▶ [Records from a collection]
##########
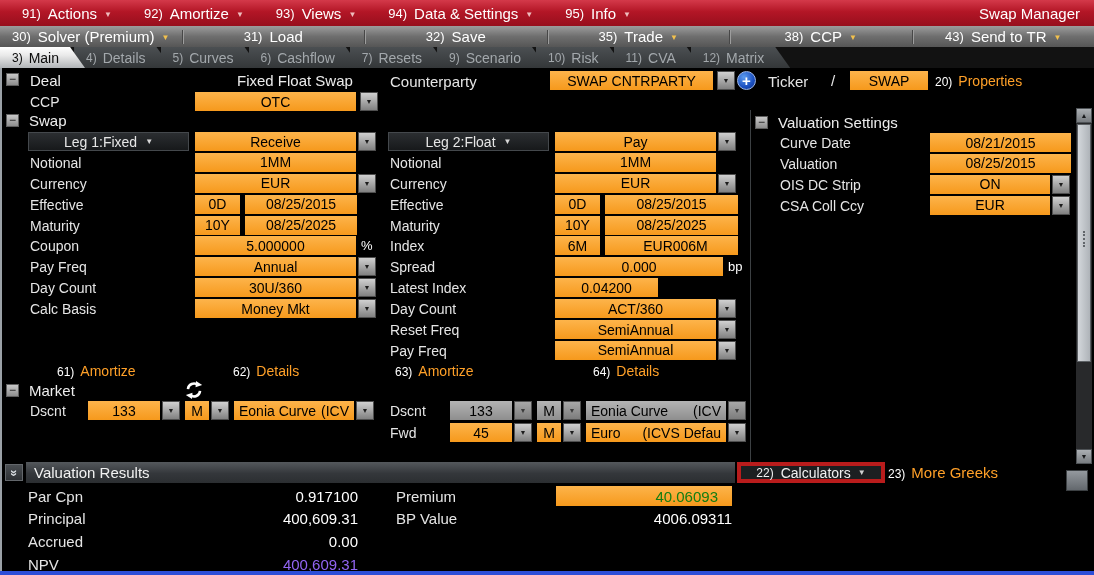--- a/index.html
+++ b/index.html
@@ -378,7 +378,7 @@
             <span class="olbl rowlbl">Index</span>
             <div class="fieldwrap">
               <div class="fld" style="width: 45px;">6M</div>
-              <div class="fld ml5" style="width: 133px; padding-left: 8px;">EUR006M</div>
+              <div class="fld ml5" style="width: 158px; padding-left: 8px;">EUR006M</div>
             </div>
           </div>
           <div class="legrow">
##########
▶ [What is being asked] Copy exactly the lines from the one containing "-378,7 +378,7 @@" through the last line of the records, both included, and nothing else.

▶ [Solution for this problem]
@@ -378,7 +378,7 @@
             <span class="olbl rowlbl">Index</span>
             <div class="fieldwrap">
               <div class="fld" style="width: 45px;">6M</div>
-              <div class="fld ml5" style="width: 133px; padding-left: 8px;">EUR006M</div>
+              <div class="fld ml5" style="width: 158px; padding-left: 8px;">EUR006M</div>
             </div>
           </div>
           <div class="legrow">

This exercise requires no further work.